36ème numéro de « Multicollection » où je vous invite à découvrir une collection particulière, avec son nom quelquefois bizarre, sa description, ses principes de classement ou de référencement, quelques chiffres et liens utiles, ou un article de presse sur le sujet … Bien entendu, tous vos commentaires sont les bienvenus, que ce soit pour nous dire que vous êtes un fervent adepte de la collection présentée, ou pour nous donner des compléments d’information : à vos plumes !

Suidéphilie

De quoi s’agit-il cette fois ? Pas commode … Non, non, rien à voir avec la Suède.

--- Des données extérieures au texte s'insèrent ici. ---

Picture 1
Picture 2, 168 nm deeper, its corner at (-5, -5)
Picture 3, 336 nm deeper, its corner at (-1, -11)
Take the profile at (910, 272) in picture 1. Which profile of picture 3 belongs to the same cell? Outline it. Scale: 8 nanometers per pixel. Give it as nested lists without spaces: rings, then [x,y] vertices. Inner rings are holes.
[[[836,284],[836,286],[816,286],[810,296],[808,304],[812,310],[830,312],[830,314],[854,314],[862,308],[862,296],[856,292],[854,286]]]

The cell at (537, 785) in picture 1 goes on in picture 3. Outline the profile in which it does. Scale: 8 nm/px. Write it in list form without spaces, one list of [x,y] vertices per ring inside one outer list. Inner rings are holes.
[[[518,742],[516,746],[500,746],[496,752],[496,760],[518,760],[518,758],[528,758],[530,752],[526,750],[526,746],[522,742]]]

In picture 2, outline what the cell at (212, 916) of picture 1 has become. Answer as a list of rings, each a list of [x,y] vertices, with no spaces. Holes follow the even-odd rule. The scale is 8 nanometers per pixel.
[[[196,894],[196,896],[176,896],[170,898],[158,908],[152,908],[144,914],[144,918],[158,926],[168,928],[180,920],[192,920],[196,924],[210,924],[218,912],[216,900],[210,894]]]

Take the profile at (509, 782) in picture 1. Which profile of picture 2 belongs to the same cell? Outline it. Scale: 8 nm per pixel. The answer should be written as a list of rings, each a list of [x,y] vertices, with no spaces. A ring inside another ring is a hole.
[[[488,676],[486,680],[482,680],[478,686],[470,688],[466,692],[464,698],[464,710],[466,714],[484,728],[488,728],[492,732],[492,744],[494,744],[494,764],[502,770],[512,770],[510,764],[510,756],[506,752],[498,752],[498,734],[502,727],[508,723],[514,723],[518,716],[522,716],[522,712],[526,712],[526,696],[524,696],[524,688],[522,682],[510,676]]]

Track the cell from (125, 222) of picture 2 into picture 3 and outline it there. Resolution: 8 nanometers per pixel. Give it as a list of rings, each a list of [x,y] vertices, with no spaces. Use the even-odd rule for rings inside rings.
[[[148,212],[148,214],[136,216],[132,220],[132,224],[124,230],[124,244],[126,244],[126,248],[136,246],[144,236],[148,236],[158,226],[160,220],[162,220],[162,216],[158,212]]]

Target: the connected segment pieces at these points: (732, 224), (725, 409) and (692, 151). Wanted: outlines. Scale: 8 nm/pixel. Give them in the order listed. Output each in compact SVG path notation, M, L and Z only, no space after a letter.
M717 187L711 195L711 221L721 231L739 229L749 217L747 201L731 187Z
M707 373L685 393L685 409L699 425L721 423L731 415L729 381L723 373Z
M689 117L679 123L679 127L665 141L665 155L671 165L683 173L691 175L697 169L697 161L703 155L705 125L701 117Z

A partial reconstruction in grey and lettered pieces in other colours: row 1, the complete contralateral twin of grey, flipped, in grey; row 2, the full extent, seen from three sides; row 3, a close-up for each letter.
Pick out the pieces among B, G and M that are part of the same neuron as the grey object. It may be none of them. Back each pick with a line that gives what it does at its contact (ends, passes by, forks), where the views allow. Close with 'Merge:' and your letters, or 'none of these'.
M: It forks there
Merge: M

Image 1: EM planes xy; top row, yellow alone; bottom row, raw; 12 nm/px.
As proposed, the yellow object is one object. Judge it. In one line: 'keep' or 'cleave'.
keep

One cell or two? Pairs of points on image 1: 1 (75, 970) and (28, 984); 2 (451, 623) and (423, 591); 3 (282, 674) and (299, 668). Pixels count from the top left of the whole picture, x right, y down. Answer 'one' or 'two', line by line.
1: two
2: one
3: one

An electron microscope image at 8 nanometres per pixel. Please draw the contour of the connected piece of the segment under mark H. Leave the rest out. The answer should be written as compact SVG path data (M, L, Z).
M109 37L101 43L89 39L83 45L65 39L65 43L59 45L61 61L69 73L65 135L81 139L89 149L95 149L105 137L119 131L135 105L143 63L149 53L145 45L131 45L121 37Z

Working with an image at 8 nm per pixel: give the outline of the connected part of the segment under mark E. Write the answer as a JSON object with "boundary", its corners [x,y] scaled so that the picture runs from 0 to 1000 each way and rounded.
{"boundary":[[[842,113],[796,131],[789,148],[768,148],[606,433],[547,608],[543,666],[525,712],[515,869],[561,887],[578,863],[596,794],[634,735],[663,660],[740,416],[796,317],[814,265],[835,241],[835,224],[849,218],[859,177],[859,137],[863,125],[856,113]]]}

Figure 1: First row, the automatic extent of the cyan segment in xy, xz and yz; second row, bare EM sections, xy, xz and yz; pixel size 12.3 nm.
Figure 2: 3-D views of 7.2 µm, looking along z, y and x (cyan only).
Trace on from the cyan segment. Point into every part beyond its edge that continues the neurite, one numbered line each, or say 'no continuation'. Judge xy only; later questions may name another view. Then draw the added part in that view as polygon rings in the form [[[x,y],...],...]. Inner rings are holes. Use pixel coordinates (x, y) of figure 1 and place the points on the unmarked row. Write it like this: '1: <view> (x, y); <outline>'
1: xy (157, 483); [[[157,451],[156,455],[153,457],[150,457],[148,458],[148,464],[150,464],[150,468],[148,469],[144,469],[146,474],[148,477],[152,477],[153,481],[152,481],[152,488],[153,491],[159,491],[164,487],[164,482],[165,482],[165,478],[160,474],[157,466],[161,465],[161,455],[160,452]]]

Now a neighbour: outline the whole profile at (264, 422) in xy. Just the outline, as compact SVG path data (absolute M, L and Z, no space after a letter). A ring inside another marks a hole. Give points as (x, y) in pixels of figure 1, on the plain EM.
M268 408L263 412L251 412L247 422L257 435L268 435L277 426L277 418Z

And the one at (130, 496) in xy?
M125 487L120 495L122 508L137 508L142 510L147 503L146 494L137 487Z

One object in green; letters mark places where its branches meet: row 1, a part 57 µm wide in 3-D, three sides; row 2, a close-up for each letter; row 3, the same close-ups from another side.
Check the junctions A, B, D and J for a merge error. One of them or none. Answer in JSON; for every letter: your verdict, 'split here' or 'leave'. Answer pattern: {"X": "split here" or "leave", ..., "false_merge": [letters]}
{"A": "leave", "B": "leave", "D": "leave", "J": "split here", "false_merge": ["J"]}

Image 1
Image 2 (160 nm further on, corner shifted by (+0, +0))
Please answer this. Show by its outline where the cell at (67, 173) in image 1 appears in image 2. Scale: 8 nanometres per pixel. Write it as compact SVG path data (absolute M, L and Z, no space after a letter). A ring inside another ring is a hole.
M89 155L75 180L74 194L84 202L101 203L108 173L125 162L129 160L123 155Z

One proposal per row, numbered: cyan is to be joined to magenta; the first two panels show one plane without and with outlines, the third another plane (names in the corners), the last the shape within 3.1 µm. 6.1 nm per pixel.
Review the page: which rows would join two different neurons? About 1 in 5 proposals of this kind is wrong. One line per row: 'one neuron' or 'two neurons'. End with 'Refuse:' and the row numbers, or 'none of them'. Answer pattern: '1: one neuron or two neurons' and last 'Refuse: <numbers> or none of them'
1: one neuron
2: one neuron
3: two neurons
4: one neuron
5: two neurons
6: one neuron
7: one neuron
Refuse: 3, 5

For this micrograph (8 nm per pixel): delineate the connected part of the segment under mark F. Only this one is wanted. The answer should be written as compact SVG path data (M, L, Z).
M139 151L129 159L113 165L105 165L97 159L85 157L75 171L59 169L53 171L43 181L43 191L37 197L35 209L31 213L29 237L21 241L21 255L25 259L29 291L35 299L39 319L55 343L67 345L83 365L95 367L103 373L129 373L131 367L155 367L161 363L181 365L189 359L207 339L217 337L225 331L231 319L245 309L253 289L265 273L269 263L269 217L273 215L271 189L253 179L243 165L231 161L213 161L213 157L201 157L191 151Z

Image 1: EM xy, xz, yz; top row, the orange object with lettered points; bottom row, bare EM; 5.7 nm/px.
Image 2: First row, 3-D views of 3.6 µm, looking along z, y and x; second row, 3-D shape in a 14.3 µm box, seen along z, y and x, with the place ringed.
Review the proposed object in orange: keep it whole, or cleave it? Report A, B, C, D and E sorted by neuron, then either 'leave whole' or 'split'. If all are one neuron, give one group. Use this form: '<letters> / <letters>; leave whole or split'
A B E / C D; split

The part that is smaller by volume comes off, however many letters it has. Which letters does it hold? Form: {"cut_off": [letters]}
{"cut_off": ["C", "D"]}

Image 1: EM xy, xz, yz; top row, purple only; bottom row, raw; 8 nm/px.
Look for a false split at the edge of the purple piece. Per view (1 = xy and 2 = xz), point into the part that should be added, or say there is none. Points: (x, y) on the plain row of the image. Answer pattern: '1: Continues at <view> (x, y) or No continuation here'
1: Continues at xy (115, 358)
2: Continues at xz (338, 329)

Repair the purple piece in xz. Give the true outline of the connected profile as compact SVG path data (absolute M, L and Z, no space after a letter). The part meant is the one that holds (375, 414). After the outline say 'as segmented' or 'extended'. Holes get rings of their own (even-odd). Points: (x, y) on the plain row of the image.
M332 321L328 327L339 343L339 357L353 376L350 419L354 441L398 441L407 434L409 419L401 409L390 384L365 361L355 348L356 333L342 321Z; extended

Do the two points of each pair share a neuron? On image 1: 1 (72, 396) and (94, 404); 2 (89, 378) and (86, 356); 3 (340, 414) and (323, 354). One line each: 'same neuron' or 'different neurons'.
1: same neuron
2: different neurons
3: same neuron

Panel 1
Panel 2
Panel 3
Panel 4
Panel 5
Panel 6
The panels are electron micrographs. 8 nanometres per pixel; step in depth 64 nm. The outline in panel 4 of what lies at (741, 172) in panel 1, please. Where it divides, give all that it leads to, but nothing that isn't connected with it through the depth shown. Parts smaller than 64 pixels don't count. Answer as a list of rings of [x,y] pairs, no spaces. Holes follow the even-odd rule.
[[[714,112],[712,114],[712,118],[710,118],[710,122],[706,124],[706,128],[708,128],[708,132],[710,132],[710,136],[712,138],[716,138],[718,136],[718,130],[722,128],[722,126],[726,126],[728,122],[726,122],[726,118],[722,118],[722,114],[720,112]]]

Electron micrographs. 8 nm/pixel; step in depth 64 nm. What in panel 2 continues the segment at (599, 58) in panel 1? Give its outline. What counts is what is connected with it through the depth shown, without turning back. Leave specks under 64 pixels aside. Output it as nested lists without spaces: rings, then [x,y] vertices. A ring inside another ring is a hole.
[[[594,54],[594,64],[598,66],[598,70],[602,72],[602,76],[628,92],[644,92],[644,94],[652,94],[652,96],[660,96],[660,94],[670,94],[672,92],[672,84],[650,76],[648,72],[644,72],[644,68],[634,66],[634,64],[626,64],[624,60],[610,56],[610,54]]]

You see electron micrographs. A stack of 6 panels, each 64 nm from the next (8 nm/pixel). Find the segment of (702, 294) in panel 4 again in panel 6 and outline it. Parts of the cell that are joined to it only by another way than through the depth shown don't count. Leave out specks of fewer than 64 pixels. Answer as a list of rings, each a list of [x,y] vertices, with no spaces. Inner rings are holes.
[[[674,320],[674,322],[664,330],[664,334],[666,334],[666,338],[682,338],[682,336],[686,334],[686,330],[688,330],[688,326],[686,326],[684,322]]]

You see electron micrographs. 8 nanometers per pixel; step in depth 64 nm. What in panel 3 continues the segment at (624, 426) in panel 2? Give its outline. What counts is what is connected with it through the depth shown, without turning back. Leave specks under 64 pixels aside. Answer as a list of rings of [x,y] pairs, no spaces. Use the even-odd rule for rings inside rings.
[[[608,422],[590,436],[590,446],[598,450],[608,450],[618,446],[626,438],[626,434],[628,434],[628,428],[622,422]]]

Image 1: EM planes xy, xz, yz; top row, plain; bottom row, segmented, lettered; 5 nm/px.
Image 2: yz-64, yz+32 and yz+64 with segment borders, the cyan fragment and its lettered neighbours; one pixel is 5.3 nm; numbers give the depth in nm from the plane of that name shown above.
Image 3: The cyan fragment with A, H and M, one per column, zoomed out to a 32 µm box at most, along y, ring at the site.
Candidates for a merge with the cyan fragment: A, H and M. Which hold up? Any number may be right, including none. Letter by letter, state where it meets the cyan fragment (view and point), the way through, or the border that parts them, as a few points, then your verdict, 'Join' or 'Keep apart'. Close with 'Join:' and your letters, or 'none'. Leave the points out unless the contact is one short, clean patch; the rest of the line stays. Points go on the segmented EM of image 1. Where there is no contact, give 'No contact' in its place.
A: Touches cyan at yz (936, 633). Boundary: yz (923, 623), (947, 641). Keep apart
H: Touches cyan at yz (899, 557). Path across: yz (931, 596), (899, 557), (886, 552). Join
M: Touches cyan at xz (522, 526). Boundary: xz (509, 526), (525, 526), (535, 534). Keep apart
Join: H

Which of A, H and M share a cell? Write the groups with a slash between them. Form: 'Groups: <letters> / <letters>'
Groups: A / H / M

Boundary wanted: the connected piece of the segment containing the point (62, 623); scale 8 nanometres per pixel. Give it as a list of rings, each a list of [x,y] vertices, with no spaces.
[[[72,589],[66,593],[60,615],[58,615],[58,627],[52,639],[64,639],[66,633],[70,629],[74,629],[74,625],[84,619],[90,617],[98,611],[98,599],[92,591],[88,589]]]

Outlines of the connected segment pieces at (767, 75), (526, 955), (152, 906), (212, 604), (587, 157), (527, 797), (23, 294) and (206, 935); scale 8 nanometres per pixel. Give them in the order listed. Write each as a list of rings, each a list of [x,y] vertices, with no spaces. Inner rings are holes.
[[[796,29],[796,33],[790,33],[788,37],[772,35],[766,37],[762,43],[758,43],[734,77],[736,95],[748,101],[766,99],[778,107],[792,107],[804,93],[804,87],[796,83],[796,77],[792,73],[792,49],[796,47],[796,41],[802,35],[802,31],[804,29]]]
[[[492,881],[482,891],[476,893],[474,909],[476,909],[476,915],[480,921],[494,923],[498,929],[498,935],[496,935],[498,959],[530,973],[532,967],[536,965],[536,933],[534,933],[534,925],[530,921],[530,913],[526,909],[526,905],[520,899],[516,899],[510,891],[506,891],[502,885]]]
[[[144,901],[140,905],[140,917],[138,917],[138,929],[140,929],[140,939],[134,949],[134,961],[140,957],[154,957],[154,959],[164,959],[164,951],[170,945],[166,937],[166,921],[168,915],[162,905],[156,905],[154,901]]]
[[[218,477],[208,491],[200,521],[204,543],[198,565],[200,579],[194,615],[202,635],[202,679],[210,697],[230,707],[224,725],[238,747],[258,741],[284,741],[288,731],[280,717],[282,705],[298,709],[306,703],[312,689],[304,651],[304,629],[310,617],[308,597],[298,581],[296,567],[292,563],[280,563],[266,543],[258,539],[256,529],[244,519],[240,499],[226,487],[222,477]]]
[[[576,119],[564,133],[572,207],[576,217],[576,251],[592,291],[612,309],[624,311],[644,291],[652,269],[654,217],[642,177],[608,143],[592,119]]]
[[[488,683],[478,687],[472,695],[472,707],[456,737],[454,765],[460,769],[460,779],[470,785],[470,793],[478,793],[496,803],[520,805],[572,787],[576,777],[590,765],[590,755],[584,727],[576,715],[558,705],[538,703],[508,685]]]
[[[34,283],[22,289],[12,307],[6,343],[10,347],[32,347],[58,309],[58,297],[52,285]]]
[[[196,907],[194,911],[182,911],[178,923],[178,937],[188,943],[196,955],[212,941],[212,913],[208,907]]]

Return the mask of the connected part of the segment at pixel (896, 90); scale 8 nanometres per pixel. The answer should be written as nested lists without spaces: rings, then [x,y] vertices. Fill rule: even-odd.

Et si je vous dis que cela s’appelle aussi Nourrinophilie : là ça doit dire quelque chose aux anciens fans des « jeux de 20 heures ». Non ? Toujours pas ? Groin Groin y’avait pourtant un certain Maitre Capello qui voulait tout le temps « remettre 100 francs dans le nourrain » ? Bon ça y est je vous ai donné toutes les infos : vous avez trouvé ? Oui, c’est ça, la suidéphilie ou Nourrinophilie regroupe …

… les collectionneurs de cochons, comme Roberte, interviewée par l’Ardennais :

Cochons1

Tout est bon … dans le cochon !

Le salon de Roberte Thillois est un lieu sacré où les figurines de cochons sont légion. Plus de quatre cents petits mammifères de toutes les couleurs font leur show dans cette pièce au charme suranné. Impossible de siroter tranquille un jus de fruit sur la table basse, la présence massive de l’animal vous dissuadera de poser un verre à ses côtés.

Cochons2Il est tout aussi délicat de prendre place dans le canapé sans se frotter à la couenne d’un porc en peluche ou reproduit au point de croix sur un coussin en laine. Les étagères d’un authentique buffet bas de la Dauphiné (hameau dans la forêt thilaysienne où vécurent plusieurs générations de menuisiers) ont elles aussi été colonisées par l’animal qui cultive sa personnalité de moult façon. L’un fait office de théière, un autre de cache-pot ou encore de coquetier. Sans compter le cochon truffier qui donne la réplique à une cochonne coquine en bikini.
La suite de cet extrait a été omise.